• Your instructions
In the purchase agreement excerpt below, please translate this sentence into Spanish: "The applicable waiting period with respect to the transactions contemplated hereby, together with any extensions thereof, under the HSR Act shall have expired or been terminated."

• Reading text

SECTION 6.01 CONDITIONS TO OBLIGATIONS OF EACH PARTY UNDER THIS PURCHASE
AGREEMENT

The respective obligations of each Party to effect the Closing and the other
transactions contemplated herein shall be subject to the satisfaction at or
prior to the Closing of the following conditions, any or all of which may be
waived by agreement of Acquiror, on the one hand, and Company and the Company
Stockholders, on the other hand, in whole or in part, to the extent permitted by
applicable Law:

         (a) NO ORDER. No Governmental Entity or federal or state court of
competent jurisdiction shall have enacted, issued, promulgated, enforced or
entered any statute, rule, regulation, executive order, decree, judgment,
injunction or other order (whether temporary, preliminary or permanent), in any
case which is in effect and which prevents or prohibits consummation of the
transactions contemplated hereunder; PROVIDED, HOWEVER, that the Parties shall
use their reasonable best efforts to cause any such decree, judgment, injunction
or other order to be vacated or lifted; PROVIDED, FURTHER, that the failure to
obtain a required consent or approval of a Governmental Entity (other than that
specified in Section 6.01(b)) of this Purchase Agreement shall not form the
basis for an assertion that this condition is not satisfied.

         (b) HSR ACT. The applicable waiting period with respect to the
transactions contemplated hereby, together with any extensions thereof, under
the HSR Act shall have expired or been terminated.

         (c) COMPANY SECURITIES. Except as set forth in the Company Disclosure
Letter, there shall be no other securities of Company outstanding that are
securities convertible into or exchangeable for Company Common Stock or any
other equity securities of Company and no

                                       31
<PAGE>

outstanding options, rights (preemptive or otherwise), or warrants to purchase
or to subscribe for any shares of such stock or other equity securities of
Company.

         (d) EXON-FLORIO; COGNIZANT AGENCY CONFIRMATION. (i) If an Exon-Florio
Notice shall have been filed as provided in Section 2.08(a), the thirty (30) day
notice period shall have expired or been earlier terminated without a
recommendation by CFIUS that a formal investigation of the transactions
contemplated hereunder be commenced; or (ii) if an Exon-Florio Notice shall not
have been filed as provided in Section 2.08(a), confirmation shall have been
obtained from the Cognizant Agencies that they will not recommend that the
Company's security clearances be revoked, suspended or downgraded as a result of
the transactions contemplated hereunder, PROVIDED that if all such confirmations
are not obtained by June 15, 2000, Acquiror shall consider, in good faith,
whether to waive this condition with respect to agencies with which the Company
has contracts or subcontracts that Acquiror does not consider to be material to
the business of the Company.

Items listed in a dataset

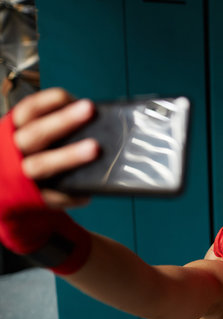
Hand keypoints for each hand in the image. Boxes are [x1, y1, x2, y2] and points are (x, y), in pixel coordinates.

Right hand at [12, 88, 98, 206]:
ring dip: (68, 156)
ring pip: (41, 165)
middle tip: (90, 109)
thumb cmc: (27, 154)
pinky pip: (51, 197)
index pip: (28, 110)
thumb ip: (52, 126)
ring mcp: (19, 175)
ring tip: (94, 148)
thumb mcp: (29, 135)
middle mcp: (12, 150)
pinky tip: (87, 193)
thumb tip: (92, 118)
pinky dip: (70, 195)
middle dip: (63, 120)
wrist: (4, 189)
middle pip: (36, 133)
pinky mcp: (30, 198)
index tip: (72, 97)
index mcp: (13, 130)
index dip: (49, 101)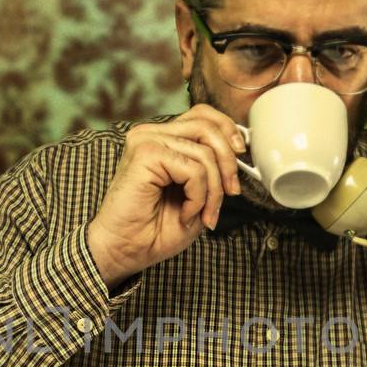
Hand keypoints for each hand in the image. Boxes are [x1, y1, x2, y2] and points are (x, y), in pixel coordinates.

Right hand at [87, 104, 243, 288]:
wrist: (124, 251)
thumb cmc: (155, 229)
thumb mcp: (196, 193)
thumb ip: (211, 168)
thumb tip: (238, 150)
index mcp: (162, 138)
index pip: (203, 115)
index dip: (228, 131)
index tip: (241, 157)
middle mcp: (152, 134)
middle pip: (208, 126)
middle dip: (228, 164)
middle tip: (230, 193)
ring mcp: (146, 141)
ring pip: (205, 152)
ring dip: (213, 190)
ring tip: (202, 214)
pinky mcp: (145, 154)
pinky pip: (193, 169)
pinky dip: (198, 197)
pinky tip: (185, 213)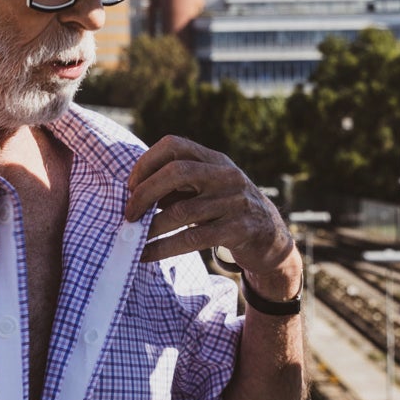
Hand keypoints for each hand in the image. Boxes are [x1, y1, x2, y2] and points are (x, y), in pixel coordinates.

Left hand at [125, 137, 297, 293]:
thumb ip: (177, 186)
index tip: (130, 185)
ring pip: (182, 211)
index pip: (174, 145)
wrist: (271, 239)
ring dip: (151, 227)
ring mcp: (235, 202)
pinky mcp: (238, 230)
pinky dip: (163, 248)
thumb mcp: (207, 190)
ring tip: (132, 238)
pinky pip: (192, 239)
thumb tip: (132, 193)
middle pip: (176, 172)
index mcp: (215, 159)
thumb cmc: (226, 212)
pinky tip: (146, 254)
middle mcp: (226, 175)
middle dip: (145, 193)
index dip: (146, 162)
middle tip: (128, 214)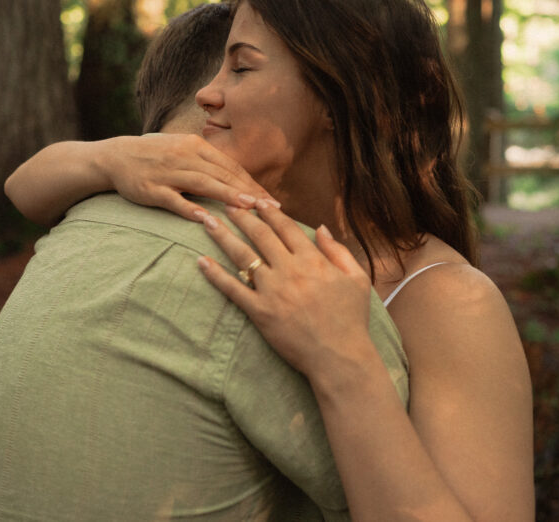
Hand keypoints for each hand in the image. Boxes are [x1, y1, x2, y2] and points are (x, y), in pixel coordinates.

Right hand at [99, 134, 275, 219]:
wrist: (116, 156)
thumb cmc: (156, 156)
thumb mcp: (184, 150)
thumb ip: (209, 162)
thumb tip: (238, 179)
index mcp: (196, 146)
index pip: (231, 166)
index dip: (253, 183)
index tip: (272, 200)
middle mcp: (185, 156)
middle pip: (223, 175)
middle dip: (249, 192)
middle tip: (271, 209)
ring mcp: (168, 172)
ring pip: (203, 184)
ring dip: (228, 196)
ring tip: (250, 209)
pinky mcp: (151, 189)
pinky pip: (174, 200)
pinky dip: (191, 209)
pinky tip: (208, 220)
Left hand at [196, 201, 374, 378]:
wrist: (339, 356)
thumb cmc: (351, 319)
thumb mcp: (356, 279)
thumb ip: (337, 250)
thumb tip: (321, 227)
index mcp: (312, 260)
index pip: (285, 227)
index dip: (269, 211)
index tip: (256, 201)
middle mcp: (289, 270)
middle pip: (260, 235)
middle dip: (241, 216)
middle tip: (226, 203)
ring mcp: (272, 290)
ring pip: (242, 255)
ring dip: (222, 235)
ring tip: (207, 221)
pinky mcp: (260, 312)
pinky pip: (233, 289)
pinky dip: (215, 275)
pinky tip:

• Result of this task
El período de espera aplicable con respecto a las operaciones contempladas en el presente, junto con cualquier prórroga del mismo, conforme a la Ley HSR, deberá haber vencido o haberse dado por terminado.